Com 350 kW vindos do MGU-K, os motoristas têm muito mais energia elétrica à sua disposição e para brincar do que antes. Isto se tornará parcialmente um elemento tático, porque onde exatamente os motoristas irão cobrar (colher) e onde usarão mais energia?
Alguns chefes de equipes de F1 previram ultrapassagens em locais incomuns por esse mesmo motivo, mas na prática parece mais provável que todas as equipes de uma determinada pista convirjam para uma estratégia semelhante – para que não acabem nos locais mais vulneráveis.
Lewis Hamilton, Ferrari
Foto por: Ferrari
Se as equipes adotarem uma abordagem semelhante, o telespectador pode nem perceber, mas para os pilotos isso se torna inegavelmente um fator chave – e como Liam Lawson confirmou, muito mais importante do que antes.
“Parece que podemos fazer muito mais como pilotos para fazer a diferença, e isso é bom”, explicou o neozelandês. “Mas neste momento ainda é muito cedo.”
Maior carga de trabalho? “O que é bom para um motorista não é bom para outro”
Todos os elementos controlados pelo condutor levantam a questão de saber até que ponto a carga de trabalho dos condutores está a tornar-se maior ou talvez até demasiado grande. A FIA acredita ter encontrado um meio-termo, embora ainda vá avaliar todos os dados e feedback da primeira semana de testes de inverno.
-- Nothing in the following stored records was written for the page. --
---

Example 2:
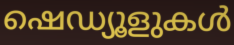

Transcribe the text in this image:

ഷെഡ്യൂളുകൾ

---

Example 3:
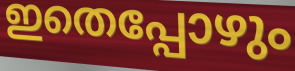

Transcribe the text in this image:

ഇതെപ്പോഴും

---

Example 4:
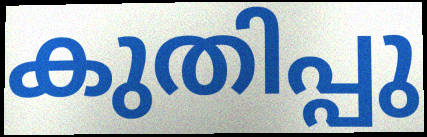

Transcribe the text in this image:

കുതിപ്പു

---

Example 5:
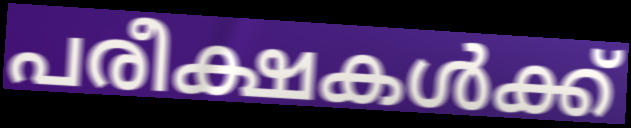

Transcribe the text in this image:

പരീക്ഷകൾക്ക്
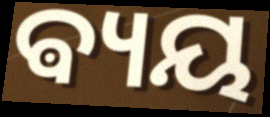
ଵ୍ୟୟ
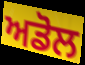
ਅਡੋਲ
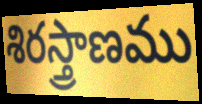
శిరస్త్రాణము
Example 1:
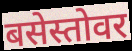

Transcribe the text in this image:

बसेस्तोवर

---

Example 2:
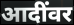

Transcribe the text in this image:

आदींवर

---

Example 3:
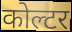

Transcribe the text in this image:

कोल्टर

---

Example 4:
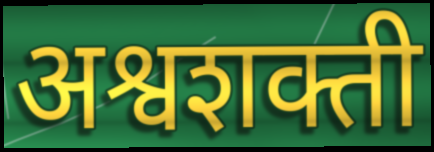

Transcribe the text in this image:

अश्वशक्ती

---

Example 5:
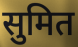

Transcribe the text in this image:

सुमित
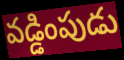
వడ్డింపుడు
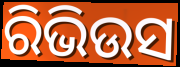
ରିଭିଉସ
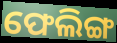
ଫେଲିଙ୍ଗ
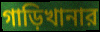
গাড়িখানার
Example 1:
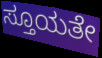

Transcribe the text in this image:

ಸ್ತೂಯತೇ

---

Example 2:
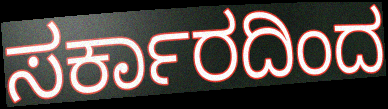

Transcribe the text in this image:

ಸರ್ಕಾರದಿಂದ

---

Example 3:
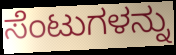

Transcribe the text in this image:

ಸೆಂಟುಗಳನ್ನು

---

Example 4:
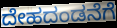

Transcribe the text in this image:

ದೇಹದಂಡನೆಗೆ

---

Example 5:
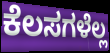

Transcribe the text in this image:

ಕೆಲಸಗಳೆಲ್ಲ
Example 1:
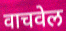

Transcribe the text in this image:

वाचवेल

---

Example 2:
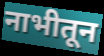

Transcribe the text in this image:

नाभीतून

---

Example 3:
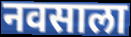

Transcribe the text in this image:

नवसाला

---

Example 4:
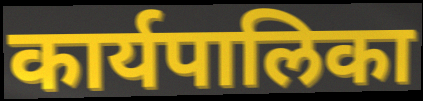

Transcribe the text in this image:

कार्यपालिका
“Acho que estamos em uma posição razoável. Obviamente, há um elemento de incerteza em primeiro lugar até que realmente vejamos todas essas coisas na prática. E há também um elemento de subjetividade. O que um piloto pode pensar que está completamente certo para ele, talvez para outro piloto não esteja completamente bem”, explicou Nikolas Tombazis, chefe de corridas de monolugares da FIA, quando questionado pela Autosport, observando que diferentes pilotos têm larguras de banda mentais diferentes ao volante.
A FIA explicou anteriormente que foi feita uma tentativa deliberada de colocar os pilotos em um lugar mais central no esporte. Segundo Tombazis, o auge do automobilismo “não deveria ser apenas um volante e dois pedais”.
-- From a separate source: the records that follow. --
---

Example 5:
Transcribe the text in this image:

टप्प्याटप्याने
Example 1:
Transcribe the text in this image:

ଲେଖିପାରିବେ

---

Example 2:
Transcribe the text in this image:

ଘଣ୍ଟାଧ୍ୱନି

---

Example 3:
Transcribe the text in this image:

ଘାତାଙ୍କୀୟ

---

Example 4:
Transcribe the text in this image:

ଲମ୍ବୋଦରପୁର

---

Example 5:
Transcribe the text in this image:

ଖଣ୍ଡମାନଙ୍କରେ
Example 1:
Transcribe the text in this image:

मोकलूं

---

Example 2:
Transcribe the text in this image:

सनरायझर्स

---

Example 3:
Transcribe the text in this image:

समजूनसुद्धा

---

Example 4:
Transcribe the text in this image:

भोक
“Portanto, não há uma resposta única e objetiva para isso. Acho que fizemos bons progressos nessa frente, mas, como disse antes, também temos ações potenciais que podemos tomar se percebermos que algo não está certo. Temos muitas ferramentas no bolso que podemos discutir.”
Por enquanto, porém, não surgiram muitas reclamações após os primeiros três dias de corrida em Barcelona. Sim, todos os pilotos dizem que a sensação é completamente diferente e que têm de se adaptar em muitas áreas – incluindo o estilo de condução – mas Andrea Kimi Antonelli resumiu isso como “ainda factível”.
“Ainda levará algum tempo para experimentar todos os modos – ultrapassagens, ultrapassagens, todas essas coisas”, disse o jovem italiano. “É um pouco diferente do que tivemos no ano passado e requer um pouco mais de gestão, mas é tudo factível.”